In many Islamic countries, Muslims want milder religious laws and elsewhere, the educated elites who run Muslim countries are often more liberal than the people that they manage; Fareed Zakaria gives examples of this in Egypt, Jordan, Kuwait, Palestine, Saudi Arabia, Oman, Qatar, Bahrain, Jordan and Morocco: 'On virtually every political issue, the monarchs are more liberal than the societies over which they reign'. But almost everywhere, radicals, fundamentalists and extremists command an overriding power, constraining moderates both above them in government, and around them in the wider population.

Vexen Crabtree said...

Radicals can command a power of challenge that makes it impossible for governments to ease towards centrism.

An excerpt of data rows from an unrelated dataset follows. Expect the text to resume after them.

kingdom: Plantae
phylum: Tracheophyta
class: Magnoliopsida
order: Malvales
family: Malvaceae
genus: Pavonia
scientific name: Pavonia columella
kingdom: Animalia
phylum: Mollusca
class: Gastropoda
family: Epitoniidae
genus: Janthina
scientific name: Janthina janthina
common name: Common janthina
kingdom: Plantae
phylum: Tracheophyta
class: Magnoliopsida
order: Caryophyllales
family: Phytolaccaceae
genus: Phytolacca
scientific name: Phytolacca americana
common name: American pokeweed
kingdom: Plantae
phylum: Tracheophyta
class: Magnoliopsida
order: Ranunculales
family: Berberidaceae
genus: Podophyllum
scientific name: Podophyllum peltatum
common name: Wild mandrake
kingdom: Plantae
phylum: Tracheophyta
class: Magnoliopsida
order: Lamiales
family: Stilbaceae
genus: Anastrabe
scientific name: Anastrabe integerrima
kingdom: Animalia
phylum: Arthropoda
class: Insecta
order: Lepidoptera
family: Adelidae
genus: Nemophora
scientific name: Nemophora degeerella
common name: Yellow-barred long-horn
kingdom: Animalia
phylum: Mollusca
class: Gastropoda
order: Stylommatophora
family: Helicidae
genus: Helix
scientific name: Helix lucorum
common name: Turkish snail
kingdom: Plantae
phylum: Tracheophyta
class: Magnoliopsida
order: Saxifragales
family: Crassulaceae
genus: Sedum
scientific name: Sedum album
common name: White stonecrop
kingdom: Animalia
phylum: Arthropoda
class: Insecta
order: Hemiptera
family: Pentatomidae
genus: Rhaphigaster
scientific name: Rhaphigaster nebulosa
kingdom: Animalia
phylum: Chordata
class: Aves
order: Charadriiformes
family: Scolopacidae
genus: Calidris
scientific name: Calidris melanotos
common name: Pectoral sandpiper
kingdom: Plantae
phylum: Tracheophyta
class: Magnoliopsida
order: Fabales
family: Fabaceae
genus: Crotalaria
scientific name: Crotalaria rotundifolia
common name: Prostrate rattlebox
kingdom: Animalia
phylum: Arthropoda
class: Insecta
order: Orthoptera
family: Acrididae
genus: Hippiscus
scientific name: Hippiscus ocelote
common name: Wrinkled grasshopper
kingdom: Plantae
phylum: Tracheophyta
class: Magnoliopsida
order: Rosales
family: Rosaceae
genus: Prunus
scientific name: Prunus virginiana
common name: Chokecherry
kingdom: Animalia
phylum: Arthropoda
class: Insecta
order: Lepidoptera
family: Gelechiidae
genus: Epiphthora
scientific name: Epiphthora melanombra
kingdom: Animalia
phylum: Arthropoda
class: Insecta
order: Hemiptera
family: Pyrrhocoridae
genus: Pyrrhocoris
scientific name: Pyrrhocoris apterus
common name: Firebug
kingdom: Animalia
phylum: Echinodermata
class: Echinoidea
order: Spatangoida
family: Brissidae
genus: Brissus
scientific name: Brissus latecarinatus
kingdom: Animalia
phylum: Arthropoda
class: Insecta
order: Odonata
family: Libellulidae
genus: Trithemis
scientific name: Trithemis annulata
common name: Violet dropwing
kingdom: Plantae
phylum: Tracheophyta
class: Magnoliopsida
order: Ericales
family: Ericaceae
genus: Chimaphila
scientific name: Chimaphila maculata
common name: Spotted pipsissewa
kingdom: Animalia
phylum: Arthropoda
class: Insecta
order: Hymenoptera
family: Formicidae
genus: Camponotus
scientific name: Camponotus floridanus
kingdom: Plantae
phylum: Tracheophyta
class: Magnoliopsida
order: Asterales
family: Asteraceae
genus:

Palestinian Prime Minister Arafat in 2001 could not accept the Camp David accord because it would be the trigger that Hamas needed to mobilize support and take over the government. President Mubarak's typical response to pressure from Western leaders against human rights abuses in his country, is that to try and open up will mean that Islamic fundamentalists "will take over Egypt". Even the powerful Saudi monarchy says it is constrained by powerful radicalist movements. Well-organized extremist minorities manage to 'achieve a political influence greatly disproportionate to their numbers in society'.